Aux termes de l’article 700 du code de procédure civile, dans toutes les instances le juge condamne la partie tenue aux dépens ou, à défaut, la partie perdante à payer à l’autre partie la somme qu’il détermine au titre des frais exposés et non compris dans les dépens. Le juge tient compte de l’équité ou de la situation économique de la partie condamnée.
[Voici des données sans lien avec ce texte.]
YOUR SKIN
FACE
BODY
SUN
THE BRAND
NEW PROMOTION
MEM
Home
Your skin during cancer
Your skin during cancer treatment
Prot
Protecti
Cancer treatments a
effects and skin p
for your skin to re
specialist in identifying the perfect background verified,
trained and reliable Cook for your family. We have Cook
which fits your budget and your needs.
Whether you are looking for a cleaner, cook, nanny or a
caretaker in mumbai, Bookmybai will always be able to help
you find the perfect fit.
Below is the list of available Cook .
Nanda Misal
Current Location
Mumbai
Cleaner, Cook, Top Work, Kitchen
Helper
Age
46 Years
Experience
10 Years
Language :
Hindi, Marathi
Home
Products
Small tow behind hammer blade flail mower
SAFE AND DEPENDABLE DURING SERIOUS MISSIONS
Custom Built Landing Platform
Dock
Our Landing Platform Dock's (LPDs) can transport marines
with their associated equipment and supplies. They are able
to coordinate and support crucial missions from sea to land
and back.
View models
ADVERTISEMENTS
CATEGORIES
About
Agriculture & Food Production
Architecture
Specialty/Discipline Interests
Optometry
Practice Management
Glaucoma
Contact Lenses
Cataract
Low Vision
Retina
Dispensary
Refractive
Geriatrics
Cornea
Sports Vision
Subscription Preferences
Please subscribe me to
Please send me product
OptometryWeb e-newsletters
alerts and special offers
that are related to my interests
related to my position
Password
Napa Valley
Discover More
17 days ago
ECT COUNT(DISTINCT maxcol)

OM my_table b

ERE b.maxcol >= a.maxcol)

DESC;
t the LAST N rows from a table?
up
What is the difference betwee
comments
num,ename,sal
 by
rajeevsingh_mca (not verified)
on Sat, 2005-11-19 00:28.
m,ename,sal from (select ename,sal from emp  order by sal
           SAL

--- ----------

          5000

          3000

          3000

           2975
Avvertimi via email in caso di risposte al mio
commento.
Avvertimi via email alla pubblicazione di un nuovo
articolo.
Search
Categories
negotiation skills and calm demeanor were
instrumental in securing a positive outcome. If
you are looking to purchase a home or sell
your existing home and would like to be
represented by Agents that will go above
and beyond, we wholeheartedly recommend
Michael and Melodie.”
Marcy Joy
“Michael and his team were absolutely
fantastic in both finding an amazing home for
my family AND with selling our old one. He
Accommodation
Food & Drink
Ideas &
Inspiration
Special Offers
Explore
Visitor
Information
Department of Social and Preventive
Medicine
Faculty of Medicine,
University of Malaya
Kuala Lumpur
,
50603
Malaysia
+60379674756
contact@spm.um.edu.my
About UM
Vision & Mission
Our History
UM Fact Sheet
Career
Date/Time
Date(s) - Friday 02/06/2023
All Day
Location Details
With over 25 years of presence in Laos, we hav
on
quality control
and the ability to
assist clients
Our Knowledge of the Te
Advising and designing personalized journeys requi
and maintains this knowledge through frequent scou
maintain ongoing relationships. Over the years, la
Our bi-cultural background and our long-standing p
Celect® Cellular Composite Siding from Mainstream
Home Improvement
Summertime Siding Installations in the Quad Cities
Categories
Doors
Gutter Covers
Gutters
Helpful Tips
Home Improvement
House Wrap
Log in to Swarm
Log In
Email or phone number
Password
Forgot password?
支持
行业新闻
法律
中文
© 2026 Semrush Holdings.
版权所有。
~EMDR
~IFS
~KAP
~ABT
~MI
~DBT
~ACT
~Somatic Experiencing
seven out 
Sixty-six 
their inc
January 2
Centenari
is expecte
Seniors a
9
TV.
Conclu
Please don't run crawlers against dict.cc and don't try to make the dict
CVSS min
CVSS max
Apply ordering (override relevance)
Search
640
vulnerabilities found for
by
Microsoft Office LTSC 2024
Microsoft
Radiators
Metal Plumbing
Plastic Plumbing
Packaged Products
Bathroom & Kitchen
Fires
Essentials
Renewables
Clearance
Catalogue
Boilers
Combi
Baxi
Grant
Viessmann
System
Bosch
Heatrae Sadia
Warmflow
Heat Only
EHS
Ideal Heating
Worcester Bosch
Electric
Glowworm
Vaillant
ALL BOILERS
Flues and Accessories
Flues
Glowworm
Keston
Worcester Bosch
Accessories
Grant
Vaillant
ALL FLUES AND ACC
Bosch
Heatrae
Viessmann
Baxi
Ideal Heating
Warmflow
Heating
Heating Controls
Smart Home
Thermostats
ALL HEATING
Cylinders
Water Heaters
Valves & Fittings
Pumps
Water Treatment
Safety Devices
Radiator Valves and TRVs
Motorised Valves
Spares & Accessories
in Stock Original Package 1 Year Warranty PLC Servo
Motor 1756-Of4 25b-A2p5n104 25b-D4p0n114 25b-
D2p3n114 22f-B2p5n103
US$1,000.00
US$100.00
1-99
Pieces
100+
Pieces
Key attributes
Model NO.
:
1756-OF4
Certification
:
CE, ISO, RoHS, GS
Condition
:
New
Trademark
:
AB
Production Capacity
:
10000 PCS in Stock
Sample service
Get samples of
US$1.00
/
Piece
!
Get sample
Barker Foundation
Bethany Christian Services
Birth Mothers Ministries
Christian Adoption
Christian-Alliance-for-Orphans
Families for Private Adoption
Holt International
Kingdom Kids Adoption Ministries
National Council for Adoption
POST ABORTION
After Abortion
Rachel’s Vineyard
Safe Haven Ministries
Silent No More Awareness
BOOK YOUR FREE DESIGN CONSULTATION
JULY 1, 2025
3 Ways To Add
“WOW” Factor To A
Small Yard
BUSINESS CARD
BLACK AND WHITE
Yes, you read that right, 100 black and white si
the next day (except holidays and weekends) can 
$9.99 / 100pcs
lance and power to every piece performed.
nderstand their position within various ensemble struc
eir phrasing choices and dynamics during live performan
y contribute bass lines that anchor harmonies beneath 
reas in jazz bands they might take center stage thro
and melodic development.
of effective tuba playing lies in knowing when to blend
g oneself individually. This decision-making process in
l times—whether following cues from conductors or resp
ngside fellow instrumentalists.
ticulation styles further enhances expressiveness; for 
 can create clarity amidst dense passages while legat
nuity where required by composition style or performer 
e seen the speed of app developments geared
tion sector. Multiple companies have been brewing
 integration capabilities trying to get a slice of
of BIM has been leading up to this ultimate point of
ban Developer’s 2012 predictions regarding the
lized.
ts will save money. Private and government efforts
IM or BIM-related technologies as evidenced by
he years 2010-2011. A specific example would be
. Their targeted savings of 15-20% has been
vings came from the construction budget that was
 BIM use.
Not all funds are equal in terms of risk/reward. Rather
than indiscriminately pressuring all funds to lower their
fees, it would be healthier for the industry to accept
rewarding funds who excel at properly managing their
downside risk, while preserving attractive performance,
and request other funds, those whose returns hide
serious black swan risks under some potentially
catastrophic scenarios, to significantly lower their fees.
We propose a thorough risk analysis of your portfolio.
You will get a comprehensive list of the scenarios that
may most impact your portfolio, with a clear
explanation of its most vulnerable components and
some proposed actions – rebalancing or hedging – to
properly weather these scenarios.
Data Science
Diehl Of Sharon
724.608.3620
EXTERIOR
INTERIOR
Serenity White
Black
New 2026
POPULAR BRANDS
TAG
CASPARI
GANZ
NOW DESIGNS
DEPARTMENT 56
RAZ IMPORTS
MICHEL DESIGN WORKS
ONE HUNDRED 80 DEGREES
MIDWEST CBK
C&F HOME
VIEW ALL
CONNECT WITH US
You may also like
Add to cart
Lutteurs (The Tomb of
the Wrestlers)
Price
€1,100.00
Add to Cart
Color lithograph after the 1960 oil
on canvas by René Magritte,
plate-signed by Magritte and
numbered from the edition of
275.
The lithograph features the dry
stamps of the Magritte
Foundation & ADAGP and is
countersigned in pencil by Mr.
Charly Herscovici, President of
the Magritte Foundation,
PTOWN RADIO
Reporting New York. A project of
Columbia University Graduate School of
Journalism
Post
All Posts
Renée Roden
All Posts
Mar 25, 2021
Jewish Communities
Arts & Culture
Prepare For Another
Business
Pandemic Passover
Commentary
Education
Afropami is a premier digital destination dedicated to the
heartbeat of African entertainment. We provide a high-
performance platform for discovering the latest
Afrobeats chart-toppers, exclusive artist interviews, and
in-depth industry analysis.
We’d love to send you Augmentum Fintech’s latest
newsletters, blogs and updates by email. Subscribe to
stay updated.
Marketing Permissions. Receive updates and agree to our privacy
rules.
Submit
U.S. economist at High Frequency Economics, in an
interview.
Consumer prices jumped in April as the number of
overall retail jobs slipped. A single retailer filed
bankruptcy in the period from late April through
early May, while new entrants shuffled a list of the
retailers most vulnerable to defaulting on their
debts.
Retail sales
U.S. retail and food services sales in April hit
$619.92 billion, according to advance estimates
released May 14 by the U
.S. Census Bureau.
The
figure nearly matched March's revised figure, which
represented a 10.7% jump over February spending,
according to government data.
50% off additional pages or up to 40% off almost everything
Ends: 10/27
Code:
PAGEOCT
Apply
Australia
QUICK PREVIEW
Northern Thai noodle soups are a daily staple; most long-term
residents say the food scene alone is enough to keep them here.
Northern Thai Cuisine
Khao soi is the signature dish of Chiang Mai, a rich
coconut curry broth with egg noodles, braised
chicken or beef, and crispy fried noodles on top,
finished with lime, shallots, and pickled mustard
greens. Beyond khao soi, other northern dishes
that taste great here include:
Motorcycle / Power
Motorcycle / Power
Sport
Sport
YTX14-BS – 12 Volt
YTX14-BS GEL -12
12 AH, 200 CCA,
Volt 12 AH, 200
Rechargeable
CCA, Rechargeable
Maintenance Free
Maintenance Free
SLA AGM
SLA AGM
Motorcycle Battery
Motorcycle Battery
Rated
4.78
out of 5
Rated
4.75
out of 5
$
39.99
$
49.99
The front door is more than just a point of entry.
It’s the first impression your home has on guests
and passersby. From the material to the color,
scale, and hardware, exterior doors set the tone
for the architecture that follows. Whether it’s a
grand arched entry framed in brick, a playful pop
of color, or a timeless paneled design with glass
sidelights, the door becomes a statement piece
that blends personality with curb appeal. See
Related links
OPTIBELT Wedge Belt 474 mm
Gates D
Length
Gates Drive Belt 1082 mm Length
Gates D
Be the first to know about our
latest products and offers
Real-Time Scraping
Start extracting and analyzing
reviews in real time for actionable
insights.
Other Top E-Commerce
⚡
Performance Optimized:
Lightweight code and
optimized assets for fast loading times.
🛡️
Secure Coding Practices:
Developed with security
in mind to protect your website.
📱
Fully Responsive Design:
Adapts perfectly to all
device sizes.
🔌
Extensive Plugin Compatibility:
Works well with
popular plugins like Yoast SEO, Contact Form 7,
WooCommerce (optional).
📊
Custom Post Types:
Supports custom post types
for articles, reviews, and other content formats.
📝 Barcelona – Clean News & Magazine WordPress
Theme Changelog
Il peut, même d’office, pour des raisons tirées des mêmes considérations, dire qu’il n’y a lieu à condamnation.
M. [L] [U] [H] succombant, il sera condamné à payer à la S.A. SANTANDER CONSUMER FINANCE une somme qu’il est équitable de fixer à 500 € en application de l’article 700 du code de procédure civile.
L’article 514 du code de procédure civile dispose que les décisions de première instance sont de droit exécutoires à titre provisoire à moins que la loi ou la décision rendue n’en dispose autrement.
En l’espèce, aucun élément ne permet d’écarter l’exécution provisoire de la présente décision.
PAR CES MOTIFS,
Le Juge des contentieux de la protection du Tribunal de proximité statuant publiquement par jugement réputé contradictoire et en premier ressort :
Rejetant toute autre demande plus ample ou contraire,
DECLARE la demande la S.A. SANTANDER CONSUMER FINANCE recevable en l’absence de forclusion.
CONSTATE la déchéance du contrat de crédit 0FR000291695 souscrit le 22 juin 2022 entre la S.A. SANTANDER CONSUMER FINANCE et M. [L] [U] [H].
CONDAMNE M. [L] [U] [H] à payer en deniers et quittances à la S.A. SANTANDER CONSUMER FINANCE la somme de 42 343,11 € avec intérêts au taux contractuel de 4,79 % à compter du 18 décembre 2023 étant rappelé que l’article L.313-51 du code de la consommation fait obstacle à la capitalisation des intérêts dans le cas de la défaillance de l’emprunteur d’un prêt à la consommation.
CONDAMNE M. [L] [U] [H] à payer à la S.A. SANTANDER CONSUMER FINANCE la somme de 282,61 € au titre de l’indemnité conventionnelle avec intérêt au taux légal à compter du 22 février 2025.
CONDAMNE M. [L] [U] [H] aux entiers dépens.
CONDAMNE M. [L] [U] [H] à payer à la S.A. SANTANDER CONSUMER FINANCE la somme de 500 € au titre de l’article 700 du code de Procédure Civile.
RAPPELLE que la présente décision est exécutoire de plein droit.
Ainsi jugé et prononcé le jour, mois et an susdit par la mise à disposition du jugement au greffe.